Natalia, Petra, and I met up and chose to have dinner at Café de Indias, somewhat of a poor choice as it is a chain and not so authentic, but judging by our level of hungriness…we had to eat. Natalia and I shared a paella and for the first time in my life…I tried conejo (rabbit). Needless to say, I’m not going to try it again. After gorging on a copious dessert, we made our way to the theatre, Teatro Lope de la Vega, which was gorgeous. It is a little rotund building, the inside having the structure of an opera house, with a giant crystal chandelier surrounded by a semicircular house with plush red velvet seats. As we made our way up…up…up…to the “mas barato” (most cheap) section, we realized we would not be able to see a thing. Then the lights went out and the baroque chorus began to sing, in very old Spanish, which we could not understand. The main character, Don Juan, came onstage, sat on the edge, and began to angrily read something from pages which he threw into the audience every so often. Then the chorus would chime in some, etc. I shamefully must admit, at the expense of feeling uncultured, that I fell asleep…and slept…and slept….throughout most of the performance. When I woke up however, there was ol’ Don Juan, still reading away angrily, so I feel I didn’t miss too much. Afterwards, we made our way to Calle Alfalfa, the street we went to the first night in Sevilla and two interesting things happened:
1) We saw some sort of ancient Catholic ritual that was a parade of sort. With those swinging balls of incense and robed priests. At midnight, in the center of the city…

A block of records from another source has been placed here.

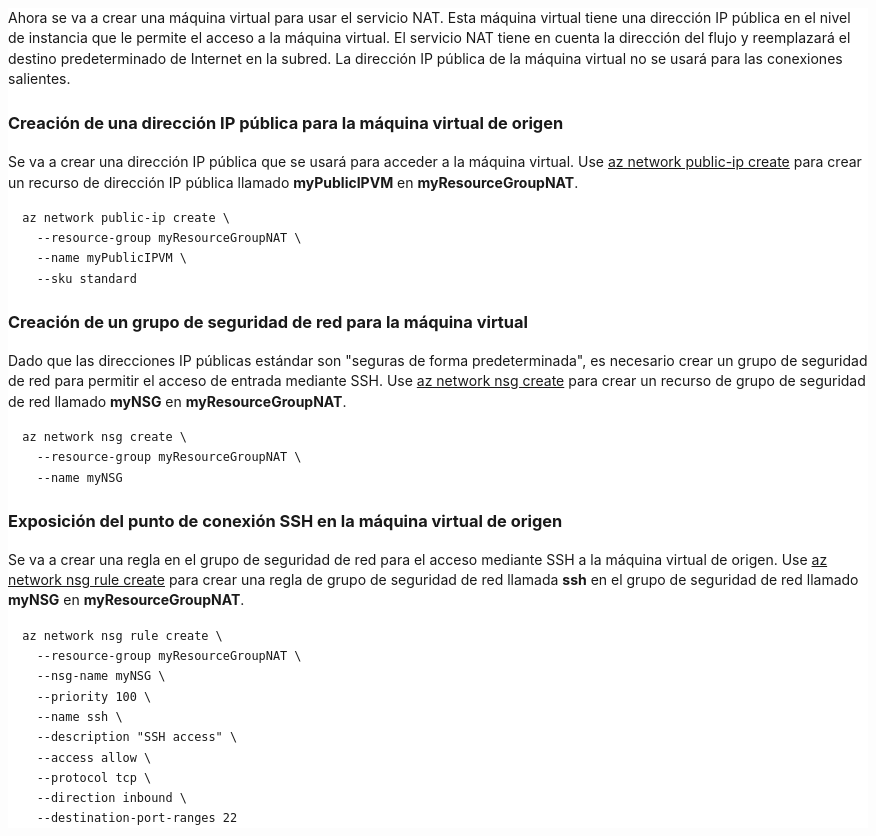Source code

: Ahora se va a crear una máquina virtual para usar el servicio NAT.  Esta máquina virtual tiene una dirección IP pública en el nivel de instancia que le permite el acceso a la máquina virtual.  El servicio NAT tiene en cuenta la dirección del flujo y reemplazará el destino predeterminado de Internet en la subred. La dirección IP pública de la máquina virtual no se usará para las conexiones salientes.

### <a name="create-public-ip-for-source-vm"></a>Creación de una dirección IP pública para la máquina virtual de origen

Se va a crear una dirección IP pública que se usará para acceder a la máquina virtual.  Use [az network public-ip create](https://docs.microsoft.com/cli/azure/network/public-ip) para crear un recurso de dirección IP pública llamado **myPublicIPVM** en **myResourceGroupNAT**.

```azurecli-interactive
  az network public-ip create \
    --resource-group myResourceGroupNAT \
    --name myPublicIPVM \
    --sku standard
```

### <a name="create-an-nsg-for-vm"></a>Creación de un grupo de seguridad de red para la máquina virtual

Dado que las direcciones IP públicas estándar son "seguras de forma predeterminada", es necesario crear un grupo de seguridad de red para permitir el acceso de entrada mediante SSH. Use [az network nsg create](https://docs.microsoft.com/cli/azure/network/nsg?view=azure-cli-latest#az-network-nsg-create) para crear un recurso de grupo de seguridad de red llamado **myNSG** en **myResourceGroupNAT**.

```azurecli-interactive
  az network nsg create \
    --resource-group myResourceGroupNAT \
    --name myNSG 
```

### <a name="expose-ssh-endpoint-on-source-vm"></a>Exposición del punto de conexión SSH en la máquina virtual de origen

Se va a crear una regla en el grupo de seguridad de red para el acceso mediante SSH a la máquina virtual de origen. Use [az network nsg rule create](https://docs.microsoft.com/cli/azure/network/nsg/rule?view=azure-cli-latest#az-network-nsg-rule-create) para crear una regla de grupo de seguridad de red llamada **ssh** en el grupo de seguridad de red llamado **myNSG** en **myResourceGroupNAT**.

```azurecli-interactive
  az network nsg rule create \
    --resource-group myResourceGroupNAT \
    --nsg-name myNSG \
    --priority 100 \
    --name ssh \
    --description "SSH access" \
    --access allow \
    --protocol tcp \
    --direction inbound \
    --destination-port-ranges 22
```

2) I passed a little antique store and saw…MENORAHS!!!(hanukkiahs actually) Meaning…there must be Jews here! (somewhere)
At Calle Alfalfa we went into this tiny hole in the wall pizza joint and decided to cenar once more…ordering pineapple pizza and veggie, when Jaione joined us. Jaoine is the “chaperone,” a student who did this 2 years ago and is realllllllllllllly cool. She’s doing her PhD in neuroscience at UCLA and speaks fluent Spanish…and knows where to go to in Sevilla. So afterwards we went to a bar and mingled among the glamorous Sevillanas, meeting some very nice people.

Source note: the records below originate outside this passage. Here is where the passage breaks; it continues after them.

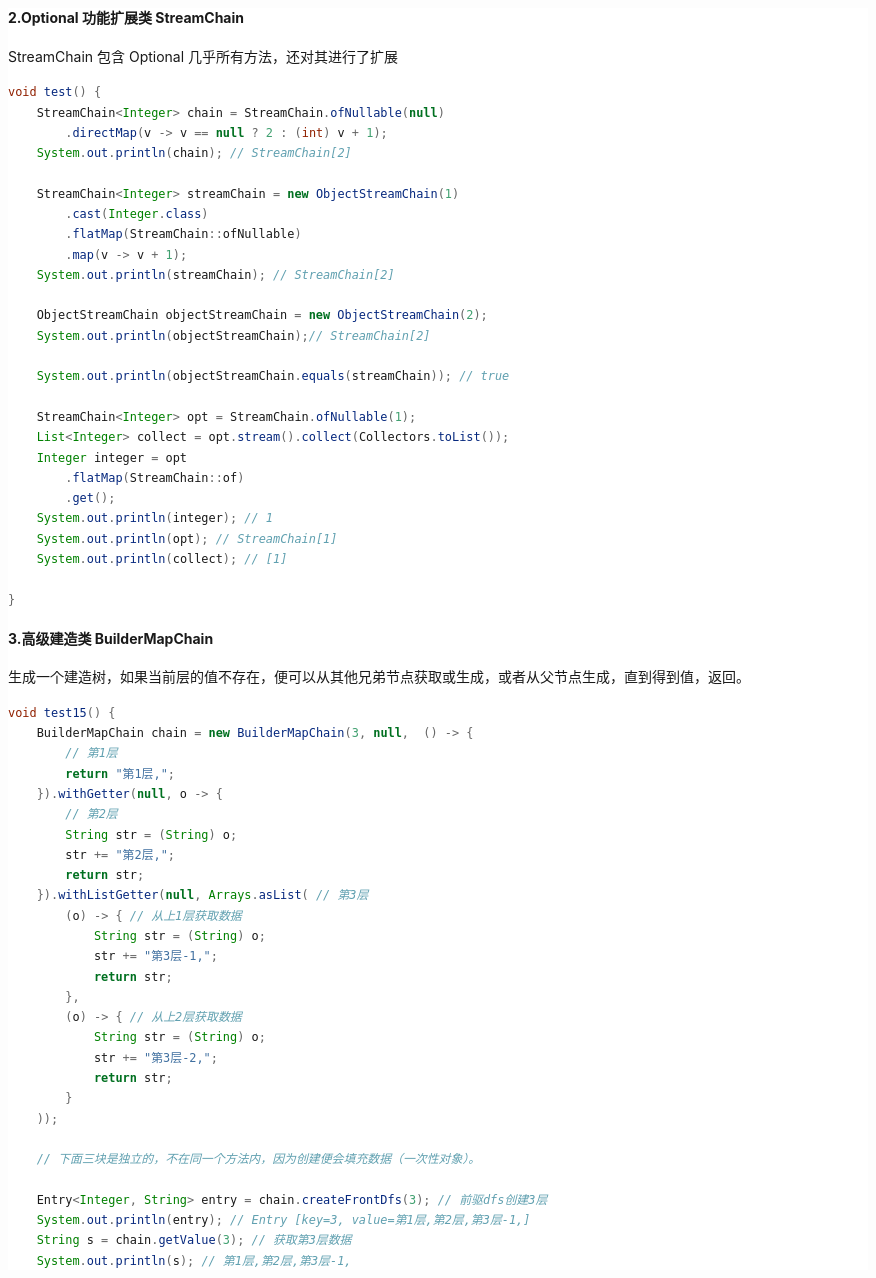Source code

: #### 2.Optional 功能扩展类 StreamChain

StreamChain 包含 Optional 几乎所有方法，还对其进行了扩展

```java
void test() {
    StreamChain<Integer> chain = StreamChain.ofNullable(null)
        .directMap(v -> v == null ? 2 : (int) v + 1);
    System.out.println(chain); // StreamChain[2]

    StreamChain<Integer> streamChain = new ObjectStreamChain(1)
        .cast(Integer.class)
        .flatMap(StreamChain::ofNullable)
        .map(v -> v + 1);
    System.out.println(streamChain); // StreamChain[2]

    ObjectStreamChain objectStreamChain = new ObjectStreamChain(2);
    System.out.println(objectStreamChain);// StreamChain[2]

    System.out.println(objectStreamChain.equals(streamChain)); // true

    StreamChain<Integer> opt = StreamChain.ofNullable(1);
    List<Integer> collect = opt.stream().collect(Collectors.toList());
    Integer integer = opt
        .flatMap(StreamChain::of)
        .get();
    System.out.println(integer); // 1
    System.out.println(opt); // StreamChain[1]
    System.out.println(collect); // [1]

}
```

#### 3.高级建造类 BuilderMapChain

生成一个建造树，如果当前层的值不存在，便可以从其他兄弟节点获取或生成，或者从父节点生成，直到得到值，返回。

```java
void test15() {
    BuilderMapChain chain = new BuilderMapChain(3, null,  () -> {
        // 第1层
        return "第1层,";
    }).withGetter(null, o -> {
        // 第2层
        String str = (String) o;
        str += "第2层,";
        return str;
    }).withListGetter(null, Arrays.asList( // 第3层
        (o) -> { // 从上1层获取数据
            String str = (String) o;
            str += "第3层-1,";
            return str;
        },
        (o) -> { // 从上2层获取数据
            String str = (String) o;
            str += "第3层-2,";
            return str;
        }
    ));
    
    // 下面三块是独立的，不在同一个方法内，因为创建便会填充数据（一次性对象）。
    
    Entry<Integer, String> entry = chain.createFrontDfs(3); // 前驱dfs创建3层
    System.out.println(entry); // Entry [key=3, value=第1层,第2层,第3层-1,]
    String s = chain.getValue(3); // 获取第3层数据
    System.out.println(s); // 第1层,第2层,第3层-1,
```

Today…was….playa (beach) day!!!! Except, for the first time in my time in Spain, it was overcast and chilly. Nonetheless, we all met up at Santa Justa, the train station; all 11 of us...plus my HUGE, wonderful, skin cancer-preventing, glorious, beast of a hat (or sombrero if you will). We took the train for an hour and a half to Santa Maria, a small town near Cadiz where the beaches were supposed to be great. It was still pretty crappy weather when we got off the train, but on we trudged to try to find the beach. Instead, we found the town which was super cute and then the office of tourism which was overwhelmed by the sudden Amercanness 11 college students can produce. We took the bus to the beach…and I must say it was quite glorious. White sand, lots of little tiki type huts, ice cream vendors, and mucha gente (people). We set up shop and proceeded to indulge in the wonderful relaxation that is the beach. Later, we indulged in helado…mmmmmm……… My senora packed me a bocadillo (sandwich) which was this tortilla Espanola, like an omelety type creation with turkey pieces in it. And a Coca-Cola, which is just amazing here…I still don’t understand why they use corn syrup in the states, every drink tastes soooooo much better here. As does the fruit, which I eat daily, after each meal.

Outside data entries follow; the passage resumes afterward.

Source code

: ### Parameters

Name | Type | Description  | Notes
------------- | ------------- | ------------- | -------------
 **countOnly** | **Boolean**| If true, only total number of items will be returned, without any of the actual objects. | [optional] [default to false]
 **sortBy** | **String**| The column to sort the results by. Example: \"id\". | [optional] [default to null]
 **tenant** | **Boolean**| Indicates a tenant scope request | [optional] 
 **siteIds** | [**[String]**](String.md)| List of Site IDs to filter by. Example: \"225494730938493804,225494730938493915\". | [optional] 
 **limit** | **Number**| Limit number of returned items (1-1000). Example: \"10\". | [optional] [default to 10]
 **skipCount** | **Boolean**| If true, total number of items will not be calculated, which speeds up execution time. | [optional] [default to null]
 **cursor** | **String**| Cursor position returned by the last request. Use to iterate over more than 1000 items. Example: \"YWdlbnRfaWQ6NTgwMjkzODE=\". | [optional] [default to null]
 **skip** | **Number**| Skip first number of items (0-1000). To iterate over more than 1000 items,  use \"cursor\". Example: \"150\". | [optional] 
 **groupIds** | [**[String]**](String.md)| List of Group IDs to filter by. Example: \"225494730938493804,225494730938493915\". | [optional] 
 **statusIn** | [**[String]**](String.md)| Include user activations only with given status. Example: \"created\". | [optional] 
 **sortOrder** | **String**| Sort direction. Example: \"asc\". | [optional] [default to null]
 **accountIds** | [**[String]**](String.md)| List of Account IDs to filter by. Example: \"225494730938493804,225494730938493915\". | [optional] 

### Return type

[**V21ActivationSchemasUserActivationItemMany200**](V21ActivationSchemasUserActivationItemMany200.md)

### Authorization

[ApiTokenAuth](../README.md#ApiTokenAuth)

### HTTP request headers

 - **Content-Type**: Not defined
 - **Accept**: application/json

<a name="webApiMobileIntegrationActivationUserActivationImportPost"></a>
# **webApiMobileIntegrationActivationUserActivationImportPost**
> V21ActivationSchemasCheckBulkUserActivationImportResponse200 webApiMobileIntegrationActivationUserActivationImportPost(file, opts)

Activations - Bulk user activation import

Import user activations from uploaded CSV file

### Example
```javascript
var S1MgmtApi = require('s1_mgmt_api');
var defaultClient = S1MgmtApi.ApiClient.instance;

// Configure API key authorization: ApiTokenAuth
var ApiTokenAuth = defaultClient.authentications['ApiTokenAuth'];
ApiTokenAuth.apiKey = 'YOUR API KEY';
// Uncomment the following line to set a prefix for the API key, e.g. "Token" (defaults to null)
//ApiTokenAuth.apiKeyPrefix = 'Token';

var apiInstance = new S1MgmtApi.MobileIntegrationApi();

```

Today senora and I talked about healthcare in Spain, which has a mix of socialized medicine and private practice. She likes it a lot because everyone obviously gets some sort of healthcare coverage, however, it’s not the best in the world like in America, which boasts the best healthcare that most people cannot afford.

She also mentioned that one of the girls who lived here before me was a rich chick from Bel Air whose dad is CEO of some ice cream chain. Juan elaborated that all of her bags and luggage were Louis Vuitton and her clothes Christian Dior. But apparently she was nice enough because they liked her a lot.